Labor’s IR critics are partisan hacks
There’s a pattern emerging in the criticism of Labor’s IR policy. The critics are driven by vested interests and partisan loyalty to the Liberal Party.
First, we’ve got the major media critic, the News Ltd group of newspapers (especially The Australian). Why would they be such vocal barrackers for WorkChoices? Because the company uses AWAs to suppress wages and conditions. Mark Latham claimed it had “the highest number of AWAs in the country”, and Stephen Mayne thought this was “a massive conflict that thoroughly discredits any editorial stand they take.” He’s right.

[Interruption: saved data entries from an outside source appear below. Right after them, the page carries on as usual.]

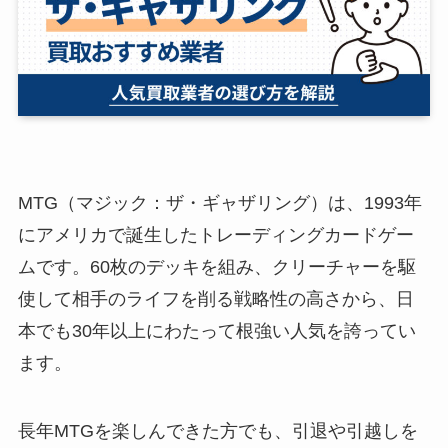
MTG（マジック：ザ・ギャザリング）は、1993年
にアメリカで誕生したトレーディングカードゲー
ムです。60枚のデッキを組み、クリーチャーを駆
使して相手のライフを削る戦略性の高さから、日
本でも30年以上にわたって根強い人気を誇ってい
ます。
長年MTGを楽しんできた方でも、引退や引越しを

Next, we’ve got the business lobby groups. The loudest and shrillest of these has been ACCI and its head, Peter Hendy. Before he took up his current position, he was chief-of-staff to Liberal IR minister Peter Reith, and before that he was writing IR policy for failed Liberal leader John Hewson:
… Hendy was also long-time chief of staff to former government frontbencher Peter Reith. His stint with Reith included the battle with waterfront workers in 1998 when Reith was workplace relations minister…
Now chief executive of business group the Australian Chamber of Commerce and Industry, last year Hendy was one of the strongest supporters of the Government’s industrial relations laws, frequently criticising union attacks on the impending legislation. This should not be surprising. In 1996, during the early stages of John Howard’s first term, Hendy also worked on the Government’s first wave of IR reforms.
Even earlier, when John Howard was opposition industrial relations spokesman, Hendy helped him write Jobsback, John Hewson’s blueprint for IR reform.
Unions remember him for his “active role in the 1998 campaign that used mercenaries and dogs against waterfront workers.” As Paul Keating told the ABC today, “Hendy, he’s just a Liberal Party stooge.” It’s embarrassing that he is given so much play in the media, often without mentioning his background as a Howard Government hack.
And lately, we’ve got BHP, which yesterday launched “a scathing attack” on Labor’s policy. This was reported widely because, as Crikey pointed out, BHP is usually reluctant to join the political fray.
The company eschews political donations and was traditionally very compliant with union demands at places like Newcastle and Wollongong.
So what prompted yesterday’s unusual entry into the political debate? The most likely explanation is the close personal relationship between chairman Don Argus and Prime Minister John Howard. After all, when Argus was running NAB, he was the banker that bailed out the Liberal Party and funded much of the 1996 campaign.
Pamela Williams’s book The Victory quoted then Liberal Party treasurer Ron Walker declaring at the time that Argus was “the backbone of this campaign” and now he’s stepping up to potentially do it all again.
The fact is, business likes AWAs because they can smash unions and put downward pressure on wages, but if AWAs aren’t available, they will keep doing business. The WA Chamber of Minerals and Energy — which represents the WA mining industry that is supposedly going to fall in a heap without AWAs — says it is happy to discuss non-AWA options.
Labor’s plan is frankly very mild, and most Australians know that. The over-the-top complaints are coming from a handful of sources that are tied up with AWAs or Liberal Party allegiances — hardly surprising, and not particularly worrying either.
But Trevor you have not said a thing about the fact that Rudd’s Work Choices Lite bans strikes. To mention that fact, does that make me a partisan hack?
You must have missed this post, Dave, in which I said, “Labor’s IR plan is an unacceptable restriction on workers’ legitimate right to take industrial action, including strikes. It should not be supported by the union movement.” I stand by that comment — insofar as Labor’s policy confines industrial action to limited times and limited subject matter, it is bad policy.